§ Information supplied
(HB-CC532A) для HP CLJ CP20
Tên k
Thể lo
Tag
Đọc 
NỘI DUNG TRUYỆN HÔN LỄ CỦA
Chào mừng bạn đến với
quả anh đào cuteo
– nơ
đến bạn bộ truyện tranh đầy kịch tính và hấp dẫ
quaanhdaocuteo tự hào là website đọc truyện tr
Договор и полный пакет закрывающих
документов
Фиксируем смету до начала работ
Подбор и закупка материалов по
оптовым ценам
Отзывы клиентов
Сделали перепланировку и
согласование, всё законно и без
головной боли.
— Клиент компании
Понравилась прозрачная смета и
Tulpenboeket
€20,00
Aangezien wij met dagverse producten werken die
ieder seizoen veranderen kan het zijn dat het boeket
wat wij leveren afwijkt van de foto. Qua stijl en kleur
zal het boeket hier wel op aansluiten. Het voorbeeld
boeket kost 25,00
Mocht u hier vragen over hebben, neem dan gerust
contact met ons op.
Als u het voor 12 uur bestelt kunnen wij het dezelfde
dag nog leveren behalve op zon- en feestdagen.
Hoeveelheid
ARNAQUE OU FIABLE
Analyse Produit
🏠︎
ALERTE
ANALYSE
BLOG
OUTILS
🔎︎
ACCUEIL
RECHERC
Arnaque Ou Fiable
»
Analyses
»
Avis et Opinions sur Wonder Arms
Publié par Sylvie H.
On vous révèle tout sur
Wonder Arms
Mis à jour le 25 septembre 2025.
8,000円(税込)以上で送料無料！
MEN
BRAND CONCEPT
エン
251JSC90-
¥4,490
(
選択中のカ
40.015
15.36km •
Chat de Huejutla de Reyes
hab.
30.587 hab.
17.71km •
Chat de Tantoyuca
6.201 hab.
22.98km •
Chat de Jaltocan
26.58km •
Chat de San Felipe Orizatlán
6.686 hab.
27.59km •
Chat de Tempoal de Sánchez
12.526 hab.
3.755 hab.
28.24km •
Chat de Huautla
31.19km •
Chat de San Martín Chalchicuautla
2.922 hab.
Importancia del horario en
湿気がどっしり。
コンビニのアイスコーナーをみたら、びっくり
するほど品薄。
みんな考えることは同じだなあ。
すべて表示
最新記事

§ Problem
Reproduce all data above, unchanged.

§ Response to the exercise
(HB-CC532A) для HP CLJ CP20
Tên k
Thể lo
Tag
Đọc 
NỘI DUNG TRUYỆN HÔN LỄ CỦA
Chào mừng bạn đến với
quả anh đào cuteo
– nơ
đến bạn bộ truyện tranh đầy kịch tính và hấp dẫ
quaanhdaocuteo tự hào là website đọc truyện tr
Договор и полный пакет закрывающих
документов
Фиксируем смету до начала работ
Подбор и закупка материалов по
оптовым ценам
Отзывы клиентов
Сделали перепланировку и
согласование, всё законно и без
головной боли.
— Клиент компании
Понравилась прозрачная смета и
Tulpenboeket
€20,00
Aangezien wij met dagverse producten werken die
ieder seizoen veranderen kan het zijn dat het boeket
wat wij leveren afwijkt van de foto. Qua stijl en kleur
zal het boeket hier wel op aansluiten. Het voorbeeld
boeket kost 25,00
Mocht u hier vragen over hebben, neem dan gerust
contact met ons op.
Als u het voor 12 uur bestelt kunnen wij het dezelfde
dag nog leveren behalve op zon- en feestdagen.
Hoeveelheid
ARNAQUE OU FIABLE
Analyse Produit
🏠︎
ALERTE
ANALYSE
BLOG
OUTILS
🔎︎
ACCUEIL
RECHERC
Arnaque Ou Fiable
»
Analyses
»
Avis et Opinions sur Wonder Arms
Publié par Sylvie H.
On vous révèle tout sur
Wonder Arms
Mis à jour le 25 septembre 2025.
8,000円(税込)以上で送料無料！
MEN
BRAND CONCEPT
エン
251JSC90-
¥4,490
(
選択中のカ
40.015
15.36km •
Chat de Huejutla de Reyes
hab.
30.587 hab.
17.71km •
Chat de Tantoyuca
6.201 hab.
22.98km •
Chat de Jaltocan
26.58km •
Chat de San Felipe Orizatlán
6.686 hab.
27.59km •
Chat de Tempoal de Sánchez
12.526 hab.
3.755 hab.
28.24km •
Chat de Huautla
31.19km •
Chat de San Martín Chalchicuautla
2.922 hab.
Importancia del horario en
湿気がどっしり。
コンビニのアイスコーナーをみたら、びっくり
するほど品薄。
みんな考えることは同じだなあ。
すべて表示
最新記事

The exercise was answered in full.